The new echocardiography revealed more structural and functional anomalies of the right ventricle, with more myocardial loss and more involvement at layers of posterior and apical walls. The left ventricle was slightly affected this time.
Upon all these new findings he went under implantation of an automatic cardioverter defibrillator and was discharged after recovery.
Discussion
Naxos disease is an autosomal recessive disorder that combines ectodermal dysplasia (skin, hair) and mesodermal abnormalities (cardiomyopathy).[6] This last one presents with increased arrhythmogenicity, especially in adolescent and young adults.[7] It is a very rare, but life-threatening condition, so it should be considered as a diagnosis in any child who has woolly hair and keratoderma, as our young patient.[8] Early diagnosis is important because it permits cardiac evaluation and prevention of sudden cardiac death.
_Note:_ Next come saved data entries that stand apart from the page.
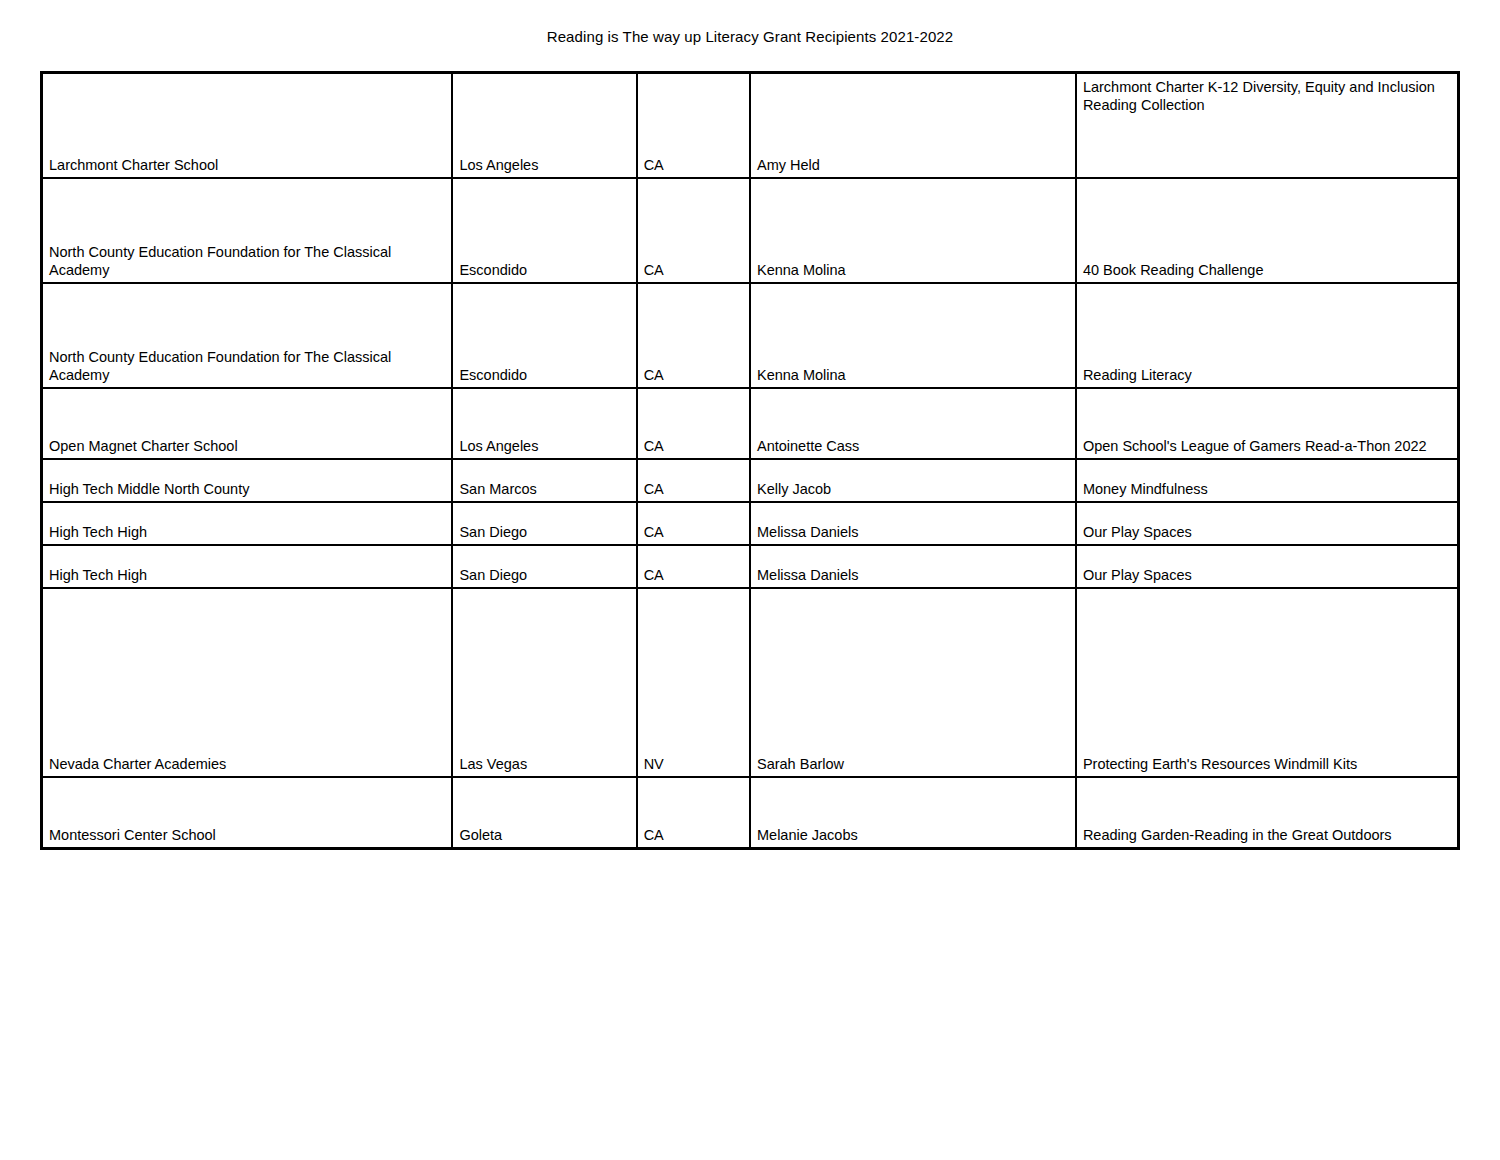Reading is The way up Literacy Grant Recipients 2021-2022
| Larchmont Charter School | Los Angeles | CA | Amy Held | Larchmont Charter K-12 Diversity, Equity and Inclusion Reading Collection |
| North County Education Foundation for The Classical Academy | Escondido | CA | Kenna Molina | 40 Book Reading Challenge |
| North County Education Foundation for The Classical Academy | Escondido | CA | Kenna Molina | Reading Literacy |
| Open Magnet Charter School | Los Angeles | CA | Antoinette Cass | Open School's League of Gamers Read-a-Thon 2022 |
| High Tech Middle North County | San Marcos | CA | Kelly Jacob | Money Mindfulness |
| High Tech High | San Diego | CA | Melissa Daniels | Our Play Spaces |
| High Tech High | San Diego | CA | Melissa Daniels | Our Play Spaces |
| Nevada Charter Academies | Las Vegas | NV | Sarah Barlow | Protecting Earth's Resources Windmill Kits |
| Montessori Center School | Goleta | CA | Melanie Jacobs | Reading Garden-Reading in the Great Outdoors |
Implantation of an automatic cardioverter defibrillator is indicated for prevention of sudden cardiac death. Antiarrhythmic drugs are used to prevent recurrences of ventricular Tachycardia, classical pharmacological treatment is used for congestive heart failure, and heart transplantation is considered at the end stages.[9]
Genetic screening of the population at risk must be made, to identify the heterozygous carriers of the plakoglobin gene mutation. We have no data from the genetic test in our patient.
Our boy was started on a β-blocker drug after he collapsed the first time, while after having the second episode the primary goal was to prevent sudden cardiac death, by implantation of an automatic cardioverter defibrillator.[10]
Over the last few years, the Implantable cardioverter defibrillator has developed to become a device that is now as easily implanted as a pacemaker, and can rapidly and successfully resuscitate patients who develop malignant arrhythmias. The implant in our case was programmed on a VVI pacing mode, and it discharges energies of 15 to 35 Julius when it detects Ventricular Tachycardia between 180 and 230 beats per minute. The device was checked out when he came for a routinist follow up, not showing any discharge. It did show some non-sustained Ventricular Tachycardias, but all were short and self-limited. He keeps asymptomatic at the moment, and has a normal teenager life for now.
Footnotes
Source of Support: Nil
Conflict of Interest: None declared.